* [WHAT IS EXPECTED]
Please report every line in the items below that contains the string "groene", copying each such line in full. Case matters.

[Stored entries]
____
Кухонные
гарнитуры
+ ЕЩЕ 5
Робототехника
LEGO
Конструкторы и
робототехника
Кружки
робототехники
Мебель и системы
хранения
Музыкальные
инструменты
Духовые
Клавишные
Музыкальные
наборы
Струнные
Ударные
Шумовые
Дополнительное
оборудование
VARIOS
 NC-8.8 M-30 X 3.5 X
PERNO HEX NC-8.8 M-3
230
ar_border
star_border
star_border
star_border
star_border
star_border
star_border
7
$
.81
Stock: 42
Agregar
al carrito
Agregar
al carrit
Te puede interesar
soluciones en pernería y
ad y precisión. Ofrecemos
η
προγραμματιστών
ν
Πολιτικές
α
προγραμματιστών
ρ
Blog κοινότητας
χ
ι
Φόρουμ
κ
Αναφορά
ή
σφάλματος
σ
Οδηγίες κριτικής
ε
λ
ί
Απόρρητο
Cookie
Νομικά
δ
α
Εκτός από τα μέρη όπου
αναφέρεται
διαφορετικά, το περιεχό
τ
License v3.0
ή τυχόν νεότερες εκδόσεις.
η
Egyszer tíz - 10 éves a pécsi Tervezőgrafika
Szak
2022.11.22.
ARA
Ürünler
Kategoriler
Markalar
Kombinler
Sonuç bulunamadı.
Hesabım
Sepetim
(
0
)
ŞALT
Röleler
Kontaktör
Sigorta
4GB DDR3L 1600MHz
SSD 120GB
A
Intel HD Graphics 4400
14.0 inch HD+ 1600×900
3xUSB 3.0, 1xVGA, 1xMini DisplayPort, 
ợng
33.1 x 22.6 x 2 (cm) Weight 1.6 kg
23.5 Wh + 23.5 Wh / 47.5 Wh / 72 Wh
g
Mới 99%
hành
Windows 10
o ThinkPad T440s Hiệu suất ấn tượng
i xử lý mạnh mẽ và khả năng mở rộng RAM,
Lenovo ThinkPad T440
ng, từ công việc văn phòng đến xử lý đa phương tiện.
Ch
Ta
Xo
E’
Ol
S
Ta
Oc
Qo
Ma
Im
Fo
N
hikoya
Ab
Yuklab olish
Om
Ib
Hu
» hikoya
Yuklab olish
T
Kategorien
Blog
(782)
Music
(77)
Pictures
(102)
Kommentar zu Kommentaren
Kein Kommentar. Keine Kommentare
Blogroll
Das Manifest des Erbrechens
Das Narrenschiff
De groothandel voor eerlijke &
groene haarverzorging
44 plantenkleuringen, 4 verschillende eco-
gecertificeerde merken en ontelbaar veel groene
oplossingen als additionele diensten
____
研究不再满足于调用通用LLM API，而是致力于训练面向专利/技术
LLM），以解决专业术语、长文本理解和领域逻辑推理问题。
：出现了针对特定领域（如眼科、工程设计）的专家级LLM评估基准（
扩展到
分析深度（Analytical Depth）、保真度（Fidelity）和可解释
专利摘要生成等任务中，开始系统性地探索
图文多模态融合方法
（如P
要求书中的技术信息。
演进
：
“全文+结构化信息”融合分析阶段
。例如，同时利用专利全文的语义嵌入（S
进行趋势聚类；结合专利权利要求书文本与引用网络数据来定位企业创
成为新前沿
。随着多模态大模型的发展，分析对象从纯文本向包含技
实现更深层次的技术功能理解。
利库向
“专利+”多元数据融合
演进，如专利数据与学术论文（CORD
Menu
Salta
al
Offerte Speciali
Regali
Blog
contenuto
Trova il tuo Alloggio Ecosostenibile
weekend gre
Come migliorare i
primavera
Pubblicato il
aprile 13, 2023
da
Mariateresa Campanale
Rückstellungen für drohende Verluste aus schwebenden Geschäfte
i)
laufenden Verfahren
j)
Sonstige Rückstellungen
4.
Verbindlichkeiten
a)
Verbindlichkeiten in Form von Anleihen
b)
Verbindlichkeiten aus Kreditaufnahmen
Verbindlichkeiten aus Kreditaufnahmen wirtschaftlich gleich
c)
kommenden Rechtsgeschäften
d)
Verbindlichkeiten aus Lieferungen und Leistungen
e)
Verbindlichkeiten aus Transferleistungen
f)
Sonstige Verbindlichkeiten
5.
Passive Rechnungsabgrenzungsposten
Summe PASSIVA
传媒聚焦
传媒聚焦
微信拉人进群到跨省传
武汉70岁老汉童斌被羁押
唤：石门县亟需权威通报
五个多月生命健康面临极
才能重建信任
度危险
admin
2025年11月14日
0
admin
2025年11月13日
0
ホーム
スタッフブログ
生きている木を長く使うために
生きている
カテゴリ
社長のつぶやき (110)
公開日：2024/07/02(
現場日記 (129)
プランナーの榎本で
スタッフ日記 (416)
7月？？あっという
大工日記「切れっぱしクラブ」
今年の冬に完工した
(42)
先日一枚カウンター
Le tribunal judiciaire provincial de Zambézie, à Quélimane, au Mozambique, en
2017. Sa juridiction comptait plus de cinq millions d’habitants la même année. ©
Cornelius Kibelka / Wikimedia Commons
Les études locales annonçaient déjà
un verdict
____
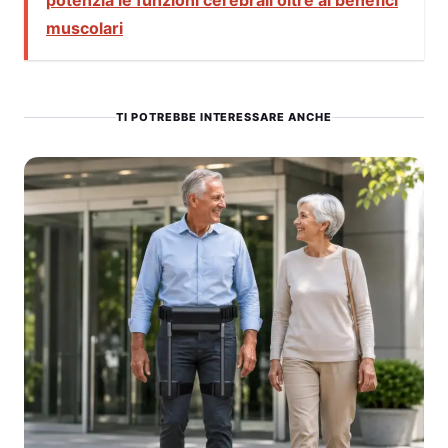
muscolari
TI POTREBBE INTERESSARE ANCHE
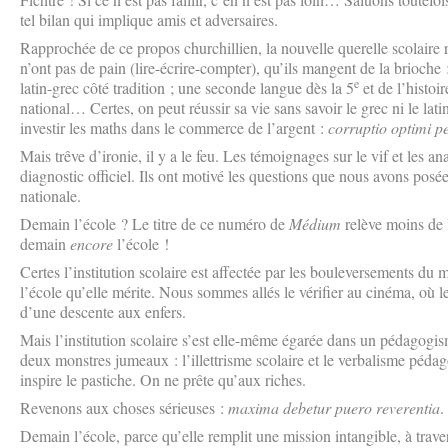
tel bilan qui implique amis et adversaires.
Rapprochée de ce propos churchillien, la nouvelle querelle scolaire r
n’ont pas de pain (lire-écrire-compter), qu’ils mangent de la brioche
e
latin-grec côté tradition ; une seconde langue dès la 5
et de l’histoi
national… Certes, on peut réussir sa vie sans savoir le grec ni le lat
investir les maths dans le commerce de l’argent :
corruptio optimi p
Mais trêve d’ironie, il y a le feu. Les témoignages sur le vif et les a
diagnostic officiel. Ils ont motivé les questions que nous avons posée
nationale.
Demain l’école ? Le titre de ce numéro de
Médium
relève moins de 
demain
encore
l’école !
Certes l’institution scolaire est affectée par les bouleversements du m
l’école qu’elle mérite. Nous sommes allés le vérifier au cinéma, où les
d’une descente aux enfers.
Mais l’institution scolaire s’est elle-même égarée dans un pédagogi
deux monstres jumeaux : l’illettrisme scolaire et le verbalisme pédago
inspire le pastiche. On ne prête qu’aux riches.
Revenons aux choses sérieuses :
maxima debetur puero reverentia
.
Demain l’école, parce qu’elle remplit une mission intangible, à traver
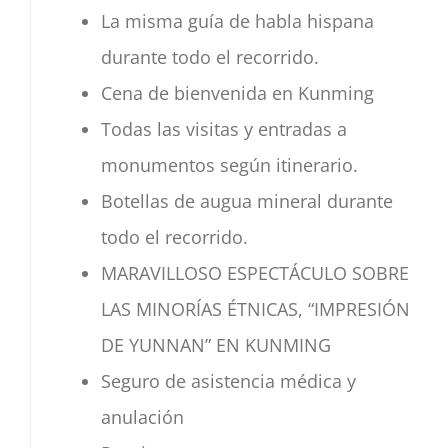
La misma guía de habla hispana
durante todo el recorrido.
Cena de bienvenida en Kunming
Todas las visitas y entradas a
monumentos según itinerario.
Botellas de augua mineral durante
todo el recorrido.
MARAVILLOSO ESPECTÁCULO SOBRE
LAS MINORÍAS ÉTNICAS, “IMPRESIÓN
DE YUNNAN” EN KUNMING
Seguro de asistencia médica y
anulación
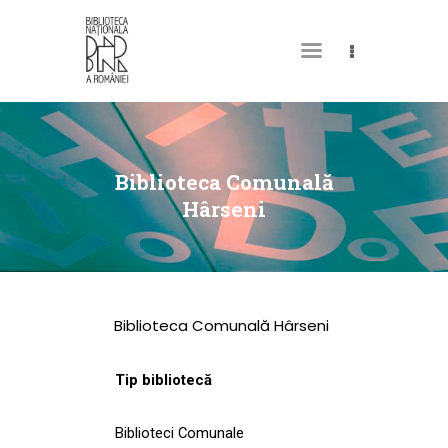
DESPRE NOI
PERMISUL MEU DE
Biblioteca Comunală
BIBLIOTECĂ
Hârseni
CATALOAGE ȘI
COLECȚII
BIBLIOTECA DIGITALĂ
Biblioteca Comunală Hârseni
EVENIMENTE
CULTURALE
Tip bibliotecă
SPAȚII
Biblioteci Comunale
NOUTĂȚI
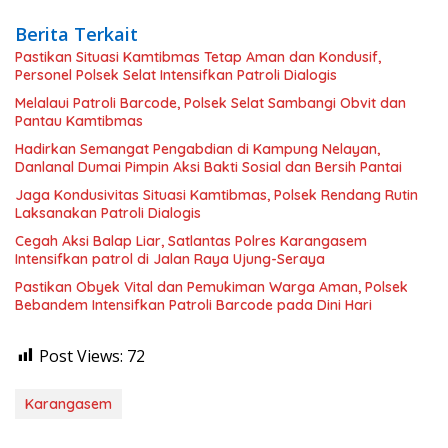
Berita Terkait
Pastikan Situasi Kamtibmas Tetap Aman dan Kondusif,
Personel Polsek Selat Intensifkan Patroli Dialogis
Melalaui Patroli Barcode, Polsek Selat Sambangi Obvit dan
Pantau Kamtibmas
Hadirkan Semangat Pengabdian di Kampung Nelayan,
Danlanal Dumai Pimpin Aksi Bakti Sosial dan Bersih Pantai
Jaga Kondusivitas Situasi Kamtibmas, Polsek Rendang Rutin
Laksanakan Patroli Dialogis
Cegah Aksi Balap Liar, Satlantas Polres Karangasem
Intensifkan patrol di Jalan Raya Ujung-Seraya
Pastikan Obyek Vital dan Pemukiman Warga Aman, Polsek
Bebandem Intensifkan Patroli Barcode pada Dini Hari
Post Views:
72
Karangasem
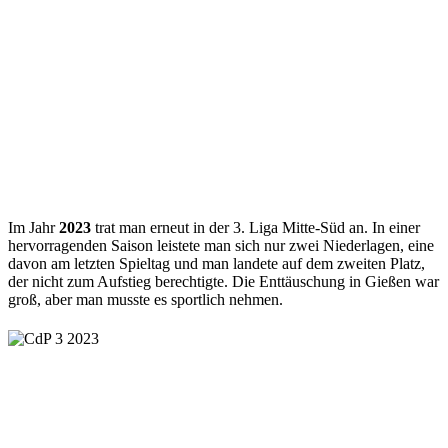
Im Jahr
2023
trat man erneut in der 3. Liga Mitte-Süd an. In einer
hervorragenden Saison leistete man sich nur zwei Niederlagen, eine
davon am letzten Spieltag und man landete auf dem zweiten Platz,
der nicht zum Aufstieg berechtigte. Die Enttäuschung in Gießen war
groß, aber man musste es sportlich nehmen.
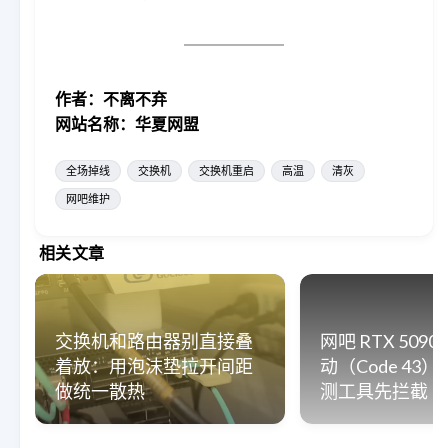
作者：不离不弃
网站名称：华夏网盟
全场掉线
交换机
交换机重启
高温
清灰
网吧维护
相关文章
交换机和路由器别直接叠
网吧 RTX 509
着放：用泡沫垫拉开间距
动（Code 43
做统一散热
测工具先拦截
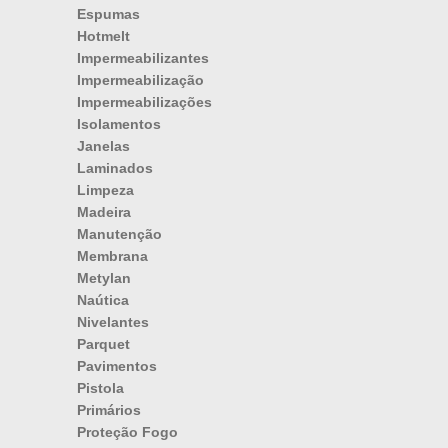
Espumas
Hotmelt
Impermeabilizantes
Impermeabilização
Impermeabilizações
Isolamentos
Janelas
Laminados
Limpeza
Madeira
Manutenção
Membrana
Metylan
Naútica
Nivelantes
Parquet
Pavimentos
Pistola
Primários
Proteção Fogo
____
* [ANSWER SPACE]
groene haarverzorging
gecertificeerde merken en ontelbaar veel groene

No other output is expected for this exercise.